Der Trendsport boomt in Stuttgart

Brave Wandersleute sind indes nicht begeistert, wenn Wälder zu Rennstrecken umfunktioniert werden. Zumal die Zahl der Downhiller kontinuierlich zunimmt, wie Hagen Dilling, der kommissarische Leiter des Forstamts Stuttgart, feststellen musste: „Ärger bleibt da nicht aus. Zwischen Downhillern und Spaziergängern besteht ein klassischer Interessenkonflikt: Wo die einen entspannt schlendern wollen, rasen die anderen auf ihren Rädern bergab.“

Robin rollt in der Wernhalde demonstrativ langsam an einer Frau mit Kinderwagen vorbei. Er nickt und grüßt. „Das Vorurteil vom bösen Biker gibt es leider, weil manche rücksichtslos durch die Natur heizen“, sagt er. Er und seine Kumpels würden sich selbstverständlich gut benehmen: „Gegenseitiger Respekt zahlt sich aus.“

Chance für ein friedliches Miteinander

Dank der Kessellage bietet Stuttgart hervorragende Bedingungen für Abfahrer auf ihren Bikes. Am Marienplatz sind an sonnigen Wochenenden zig Downhiller in voller Montur anzutreffen. Von dort aus geht es mit der Zacke bis zum Degerlocher Albplatz und dann in den Wald. Die Downhiller tummeln sich auf engen Pfaden und haben teilweise Hindernisse eingebaut. In und um Stuttgart gibt es ungefähr 15 illegale Downhill-Strecken mit Rampen, Schanzen und Steilwandkurven.
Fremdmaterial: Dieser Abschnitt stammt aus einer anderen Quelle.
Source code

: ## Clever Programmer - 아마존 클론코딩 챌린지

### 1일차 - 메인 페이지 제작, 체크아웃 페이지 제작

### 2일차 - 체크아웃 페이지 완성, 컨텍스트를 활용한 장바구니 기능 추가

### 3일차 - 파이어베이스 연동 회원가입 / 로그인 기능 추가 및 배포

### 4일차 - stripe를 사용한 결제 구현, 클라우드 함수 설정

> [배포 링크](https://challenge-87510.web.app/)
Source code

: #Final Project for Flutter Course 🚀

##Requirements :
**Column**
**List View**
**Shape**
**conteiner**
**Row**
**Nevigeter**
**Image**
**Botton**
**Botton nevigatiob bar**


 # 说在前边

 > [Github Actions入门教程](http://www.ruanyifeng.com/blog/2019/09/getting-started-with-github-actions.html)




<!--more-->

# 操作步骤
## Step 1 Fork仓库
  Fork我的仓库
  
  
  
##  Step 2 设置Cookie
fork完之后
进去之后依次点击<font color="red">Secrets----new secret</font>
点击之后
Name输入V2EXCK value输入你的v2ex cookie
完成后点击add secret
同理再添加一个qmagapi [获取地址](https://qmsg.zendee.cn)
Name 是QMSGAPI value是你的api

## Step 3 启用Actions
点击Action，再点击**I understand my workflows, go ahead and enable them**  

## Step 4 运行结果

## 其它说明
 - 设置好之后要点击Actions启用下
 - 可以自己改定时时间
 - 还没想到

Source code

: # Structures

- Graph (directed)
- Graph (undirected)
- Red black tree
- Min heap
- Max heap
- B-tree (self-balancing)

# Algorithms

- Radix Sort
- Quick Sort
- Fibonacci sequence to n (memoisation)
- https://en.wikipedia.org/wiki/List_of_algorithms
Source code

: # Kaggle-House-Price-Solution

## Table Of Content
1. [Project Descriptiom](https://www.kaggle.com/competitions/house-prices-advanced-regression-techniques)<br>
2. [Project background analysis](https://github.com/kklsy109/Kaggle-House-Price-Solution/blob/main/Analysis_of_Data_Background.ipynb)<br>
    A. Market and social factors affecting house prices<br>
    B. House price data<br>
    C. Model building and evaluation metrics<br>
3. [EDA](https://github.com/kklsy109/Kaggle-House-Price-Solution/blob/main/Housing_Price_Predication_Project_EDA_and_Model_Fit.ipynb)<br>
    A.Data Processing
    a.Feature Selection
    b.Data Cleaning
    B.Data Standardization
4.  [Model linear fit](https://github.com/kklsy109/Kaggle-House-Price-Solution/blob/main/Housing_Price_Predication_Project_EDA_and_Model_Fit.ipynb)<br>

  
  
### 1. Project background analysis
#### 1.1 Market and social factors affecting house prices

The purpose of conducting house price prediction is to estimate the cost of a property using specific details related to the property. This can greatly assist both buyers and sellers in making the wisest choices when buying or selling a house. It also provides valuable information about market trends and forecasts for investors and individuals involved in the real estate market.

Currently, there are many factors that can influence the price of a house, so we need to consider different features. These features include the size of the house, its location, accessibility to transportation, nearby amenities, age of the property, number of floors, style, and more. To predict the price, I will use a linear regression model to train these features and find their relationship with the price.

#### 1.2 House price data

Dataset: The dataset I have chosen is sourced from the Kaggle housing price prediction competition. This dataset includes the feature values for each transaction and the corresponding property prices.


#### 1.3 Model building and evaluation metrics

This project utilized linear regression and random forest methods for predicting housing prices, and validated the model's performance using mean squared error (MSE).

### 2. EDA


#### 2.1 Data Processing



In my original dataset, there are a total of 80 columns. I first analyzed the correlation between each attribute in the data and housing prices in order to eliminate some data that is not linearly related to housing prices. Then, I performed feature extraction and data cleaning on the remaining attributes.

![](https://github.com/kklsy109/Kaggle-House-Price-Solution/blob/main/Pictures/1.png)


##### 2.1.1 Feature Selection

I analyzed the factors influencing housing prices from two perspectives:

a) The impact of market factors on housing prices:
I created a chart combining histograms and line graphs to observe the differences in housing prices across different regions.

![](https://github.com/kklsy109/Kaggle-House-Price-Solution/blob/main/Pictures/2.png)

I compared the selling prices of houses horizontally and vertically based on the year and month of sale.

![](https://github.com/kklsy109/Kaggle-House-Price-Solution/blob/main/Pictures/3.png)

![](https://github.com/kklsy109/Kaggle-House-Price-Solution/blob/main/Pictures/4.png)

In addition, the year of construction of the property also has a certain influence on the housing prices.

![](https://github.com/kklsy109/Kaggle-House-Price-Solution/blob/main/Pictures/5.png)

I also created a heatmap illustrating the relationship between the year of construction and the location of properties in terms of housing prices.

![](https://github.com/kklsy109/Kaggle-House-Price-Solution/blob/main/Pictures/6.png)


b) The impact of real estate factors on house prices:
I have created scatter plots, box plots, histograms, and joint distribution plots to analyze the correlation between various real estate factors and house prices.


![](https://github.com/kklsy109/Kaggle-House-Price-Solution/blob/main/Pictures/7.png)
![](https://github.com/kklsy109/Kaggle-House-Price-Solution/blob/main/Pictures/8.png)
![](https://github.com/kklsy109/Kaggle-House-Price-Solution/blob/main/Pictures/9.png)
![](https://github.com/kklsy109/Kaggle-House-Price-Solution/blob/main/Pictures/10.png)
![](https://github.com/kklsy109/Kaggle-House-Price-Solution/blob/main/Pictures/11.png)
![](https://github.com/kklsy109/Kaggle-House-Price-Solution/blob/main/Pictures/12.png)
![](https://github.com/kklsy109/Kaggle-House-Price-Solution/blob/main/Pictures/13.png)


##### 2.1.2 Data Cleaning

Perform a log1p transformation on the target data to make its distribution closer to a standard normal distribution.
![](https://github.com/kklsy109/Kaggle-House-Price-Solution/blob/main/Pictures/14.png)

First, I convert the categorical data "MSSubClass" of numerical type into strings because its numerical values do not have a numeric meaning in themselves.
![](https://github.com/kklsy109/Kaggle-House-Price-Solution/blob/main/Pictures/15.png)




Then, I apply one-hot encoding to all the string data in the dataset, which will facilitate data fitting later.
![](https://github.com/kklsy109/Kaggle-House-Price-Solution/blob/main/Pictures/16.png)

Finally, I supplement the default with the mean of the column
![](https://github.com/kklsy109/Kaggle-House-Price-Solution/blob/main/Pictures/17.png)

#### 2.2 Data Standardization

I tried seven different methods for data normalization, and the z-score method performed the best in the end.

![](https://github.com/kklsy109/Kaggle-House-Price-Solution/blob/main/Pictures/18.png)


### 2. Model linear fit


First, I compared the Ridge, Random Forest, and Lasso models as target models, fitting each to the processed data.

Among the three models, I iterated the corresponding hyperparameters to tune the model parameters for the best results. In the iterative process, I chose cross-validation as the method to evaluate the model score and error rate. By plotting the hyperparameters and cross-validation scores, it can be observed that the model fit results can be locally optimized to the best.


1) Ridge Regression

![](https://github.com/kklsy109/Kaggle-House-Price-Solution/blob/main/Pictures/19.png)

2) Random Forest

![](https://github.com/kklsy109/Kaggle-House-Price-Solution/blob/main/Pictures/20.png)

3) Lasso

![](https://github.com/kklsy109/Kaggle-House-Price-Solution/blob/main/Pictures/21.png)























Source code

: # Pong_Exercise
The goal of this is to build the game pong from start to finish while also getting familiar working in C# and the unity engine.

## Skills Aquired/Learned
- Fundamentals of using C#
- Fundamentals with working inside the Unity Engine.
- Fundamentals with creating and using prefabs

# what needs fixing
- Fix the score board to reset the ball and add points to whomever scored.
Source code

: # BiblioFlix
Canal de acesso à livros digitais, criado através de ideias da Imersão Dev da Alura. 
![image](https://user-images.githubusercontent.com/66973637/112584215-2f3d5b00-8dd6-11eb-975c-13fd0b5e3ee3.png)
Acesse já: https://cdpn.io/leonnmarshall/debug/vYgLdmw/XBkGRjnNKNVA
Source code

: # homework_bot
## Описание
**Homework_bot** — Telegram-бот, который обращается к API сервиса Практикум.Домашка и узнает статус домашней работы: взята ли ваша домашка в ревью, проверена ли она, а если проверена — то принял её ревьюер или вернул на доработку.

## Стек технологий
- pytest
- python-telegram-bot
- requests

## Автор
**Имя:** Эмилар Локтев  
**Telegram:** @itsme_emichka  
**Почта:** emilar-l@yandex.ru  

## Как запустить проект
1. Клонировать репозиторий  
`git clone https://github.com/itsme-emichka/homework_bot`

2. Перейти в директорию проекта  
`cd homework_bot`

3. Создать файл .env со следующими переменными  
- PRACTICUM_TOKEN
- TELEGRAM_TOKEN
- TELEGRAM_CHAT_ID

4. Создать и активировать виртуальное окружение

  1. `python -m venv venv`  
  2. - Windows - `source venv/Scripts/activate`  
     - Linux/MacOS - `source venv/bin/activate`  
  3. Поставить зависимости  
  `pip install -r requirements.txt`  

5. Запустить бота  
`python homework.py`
Seit Jahren ist eine offizielle Downhill-Strecke in der Dornhalde zwischen Degerloch und Heslach geplant, um den Konflikt zu entschärfen. „Wir wollen die Sportler in dieses Gebiet locken, um den übrigen Wald zu schonen“, sagt der Forstamtsleiter Dilling. Die Strecke ist die einzige Chance für das friedliche Nebeneinander von Spaziergängern und Downhillern. Die einen könnten den Stuttgarter Wald ungestört genießen und die anderen in einen legalen Adrenalinrausch verfallen.